Thursday, April 3, 2014

Lotta Lear-ing Goin' On

There's been some kvetching about the number of King Lears treading the boards of New York theaters this season, but I don't mind at all. Maybe it's because it takes me awhile to fully process complex ideas and language, but I find something new in every good production of Shakespeare that I see.

So far I've loved Frank Langella's Lear at BAM this past winter, and liked the current Theatre for a New Audience production starring Michael Pennington. I'm not overly excited about John Lithgow's at Shakespeare in the Park this summer or Joseph Marcell's at the Skirball Center in the fall, though I hope they'll both be very good. I am eager for Simon Russell Beale's, which is at London's National Theatre, but will be broadcast to the U.S. in May courtesy of NT Live.
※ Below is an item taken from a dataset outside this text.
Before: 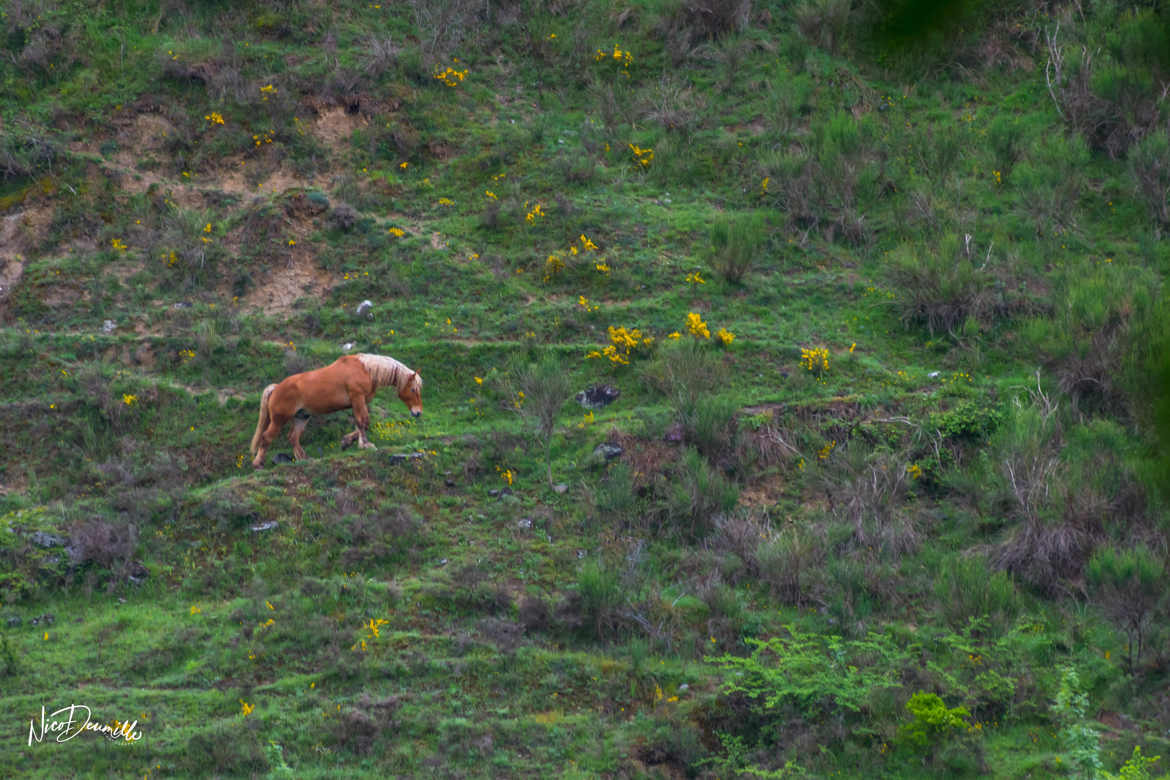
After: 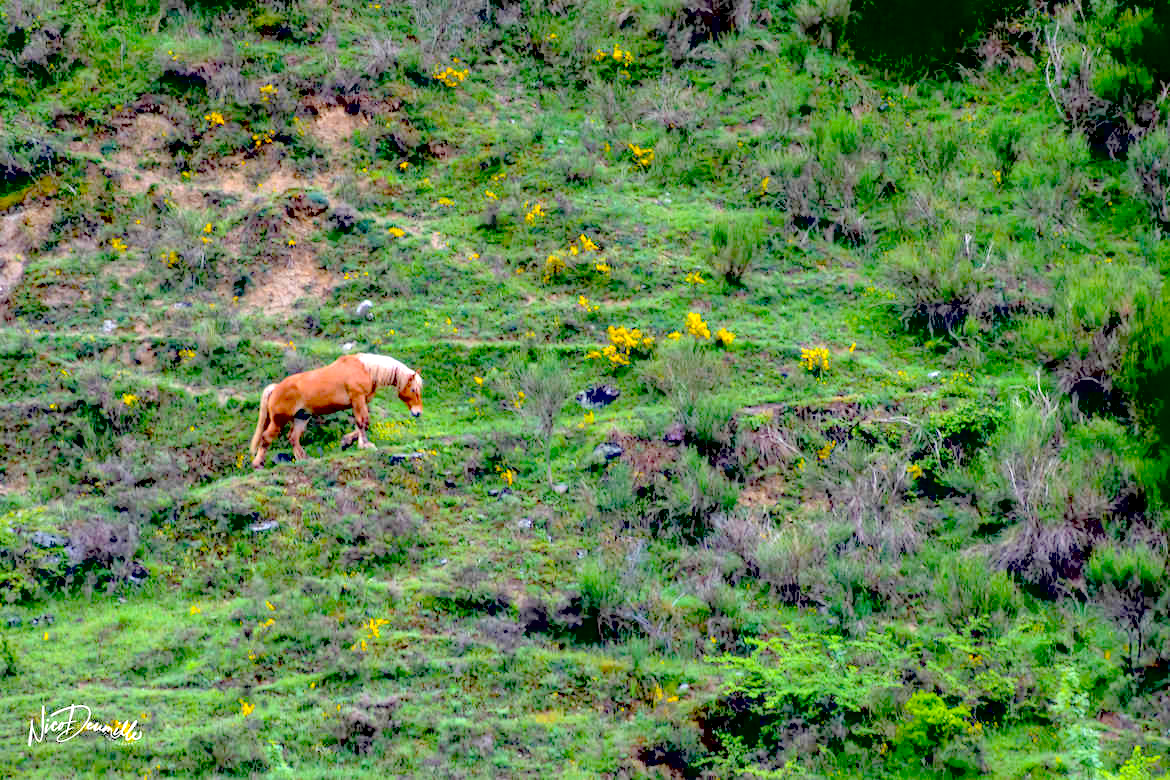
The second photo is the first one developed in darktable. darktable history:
exposure: black level correction 0.036, exposure 0.902 EV, compensate highlight preservation false
contrast brightness saturation: brightness 0.279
Critics may get weary, but the more opportunities audiences have to see (hopefully great) Shakespeare the better.

Tuesday, March 25, 2014

Object of Adulation

Cuban playwright Eduardo Machado usually writes about his heritage, but Worship is about the often unhealthy, tumultuous relationship between students and the mentors they, well, worship. It's impossible to watch this problematic play without wondering how Machado's own interactions with his mentor, Maria Irene Fornes, influenced it.

Friday, March 14, 2014

Political Extremes

What do Pussy Riot, Edward Snowden and Toronto mayor Rob Ford have in common? Aside from being extreme political figures, they're all subjects of new books rounded up in this Time Out New York article I coauthored with Matthew Love.

Wednesday, March 12, 2014

Modest Middle

Similarities abound between Marty, Paddy Chayefsky's best-known work from the 1950s, and Middle of the Night, a less-familiar play from that same decade, now being revived Off Broadway by the Keen Company. Both are about lonely people longing to connect with a soul mate, yet despite a polished and well-acted production, I wasn't terribly touched by Jerry and Betty's relationship in the latter piece. It did call to mind last year's Talley's Folly revival with Danny Burstein and Sarah Paulson, but that was the more stirring piece.

Friday, February 21, 2014

Sailing for Redemption

Irish Rep's new musical, about convicts bound for Australia, has a book by Thomas Keneally (Schindler's List), music and lyrics by Larry Kirwan (the group Black 47) and direction and design by Broadway veteran Tony Walton, but the results are pretty insubstantial. It seems to be aiming for a Les Miz-type story of hope and redemption for prisoners for women whose poverty has led them to prison, but it's populated with stock characters that never come fully alive.

Wednesday, January 15, 2014

Rosencrnatz and Guildenstern Are...Very Much Alive

I wasn't sure I was in the mood for two and a half hours of Tom Stoppard on the chilly night that I caught the Acting Company's production of his Rosencrantz abd Guildenstern Are Dead, but more than 40 years on, it proved to be a kind of chicken soup for the mind as well as the soul.

Friday, December 20, 2013

Not-So-Affordable Healthcare

It was very exciting to end 2113 with my first article for The Guardian, a website whose news and cultural coverage have become must-reads for me. I only wish I had more enthusiasm for the brave new healthcare world the U.S. is about the embark on. Obamacare has made healthcare coverage less expensive than it was but still a bit shy of affordable for me.